A controversial and often politically tinged idea, school privatization in the United States describes a range of proposals to transfer K-12 education from the public to the private sector. These proposals stem mostly from conservative critiques of public education that in turn sparked reforms such as school vouchers, charter schools, and school choice. Such measures attempt to bring public schools into the sway of market forces—supply and demand—in a bid to reward good educational practices and penalize bad ones.

Implicitly, such measures usually reflect the belief that the public sector is less efficient and less effective than private institutions, whether the latter are nonprofit or for profit. They may also draw on the libertarian notion that education and social programs are not a proper concern of government, which should be limited to only the most basic necessities of public order and defense. Privatization plans also appeal to advocates of religious education as a means to fund and legitimize their cause, and such plans offer an opportunity to circumvent certain teachings in public schools that they oppose on religious grounds, like human evolution and sex education.

Chartered and Privately Managed Schools

Charter schools represent the most widespread effort at privatization in the United States. As of 2007, an estimated 4,000 elementary and secondary charter schools were in operation. Charters first appeared in the 1990s as a solution to various problems perceived in the public schools. Some are effectively private, whereas others are more directly supervised by a local school district. A related practice is privately managed public schools, where a so-called education management organization (EMO), often a for-profit company like Edison Schools, Inc., runs one or more schools in a district. In either case, these schools may depart from certain rules and practices of ordinary public schools to carry out innovations as their organizers see fit. For example, charters usually have different rules for admission, different staffing and management policies, and not infrequently, they are run entirely by EMOs. Often they adopt a mix of several “alternative” practices, either in pedagogy or management, although some adopt few or no such measures at all. In theory, though, all are held accountable for student progress and risk losing their charter if students fail to meet state-mandated levels of achievement.
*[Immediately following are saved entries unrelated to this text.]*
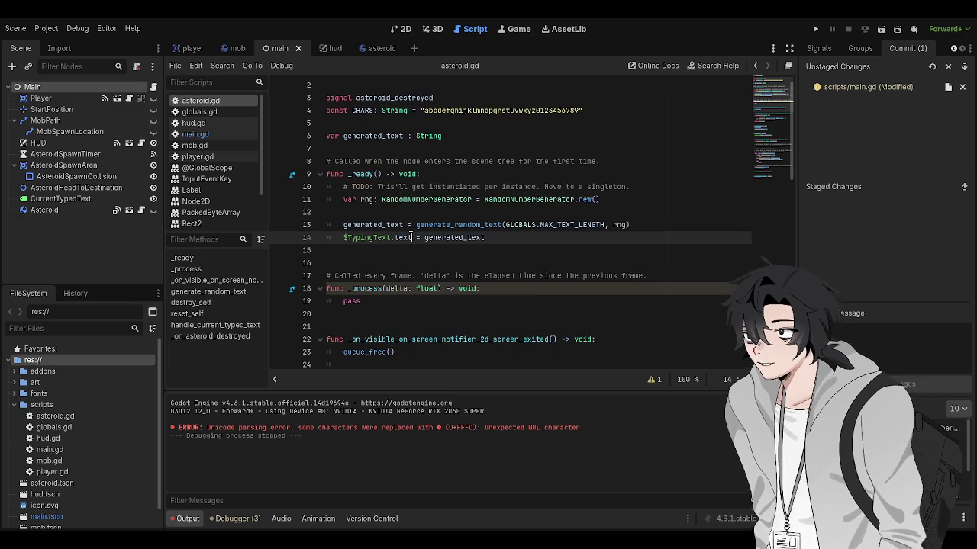
{"action": "left_click", "coordinate": [370, 237]}
{"action": "scroll", "coordinate": [370, 233], "scroll_direction": "down", "scroll_amount": 1}
{"action": "scroll", "coordinate": [373, 240], "scroll_direction": "down", "scroll_amount": 6}
{"action": "scroll", "coordinate": [382, 247], "scroll_direction": "up", "scroll_amount": 2}
{"action": "scroll", "coordinate": [385, 252], "scroll_direction": "down", "scroll_amount": 2}
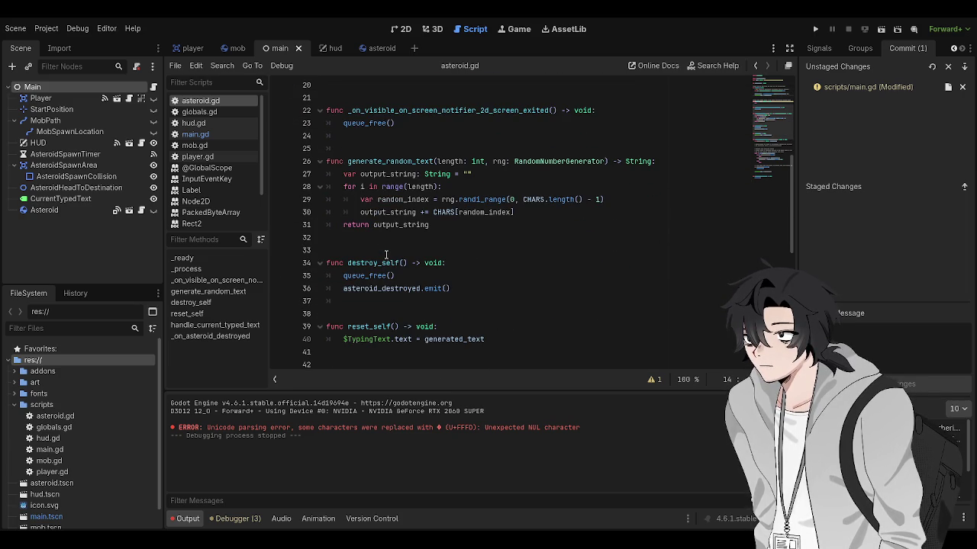
{"action": "scroll", "coordinate": [386, 255], "scroll_direction": "up", "scroll_amount": 4}
{"action": "scroll", "coordinate": [385, 254], "scroll_direction": "up", "scroll_amount": 3}
{"action": "left_click", "coordinate": [343, 224]}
In fact, the sheer breadth of different organizations, structures, curricula, and pedagogies of these schools poses a major hurdle for evaluating their effectiveness. Although they all have special legal status with respect to public schools, they are far from having a single, coherent policy or educational strategy to assess. To treat them all as one method of schooling is to ignore the vast differences among them.

Research Evaluations

Social scientists have not, for the most part, painted a flattering portrait of either the motives or the outcomes of privatization efforts. Public schools, however imperfect, have long been perceived as a leveling mechanism to reduce inequality in society; some social philosophers argue that education is a basic right and a requirement of democracy, no matter how inefficient public schooling may be. In the ideal case, public schools allow people of limited means to develop skills and talents which, in turn, allow them to compete effectively for placement in higher education and desirable jobs. Public schools' success at attaining this ideal, though, has been roundly criticized; according to many observers, they have not leveled the playing field enough. Hence one rationale for privatization: If public schools have not lived up to their promise, so the theory goes, more rigorous and dynamic private schools could fill the gap. However, this is not the conclusion of most scholars when considering the question from the standpoint of equal opportunity for socially and economically disadvantaged groups. To the contrary, privatization appears to them a retreat from the goal of universal education. Drawing on theories of class and inequality, they argue that privatization only widens the opportunity gap. Moreover, some scholars dispute the free-market logic on which most privatization plans are based. They cite imperfect information about which school is “best” and wealthier parents' ability to intervene more effectively to have their students placed in the preferred schools, thereby reproducing inequality along class lines. Meanwhile, on the supply side, scholars question whether a truly competitive industry could ever emerge to set off a “race to the top” in terms of quality, as opposed to a “race to the bottom” aimed at consolidating profits and market share.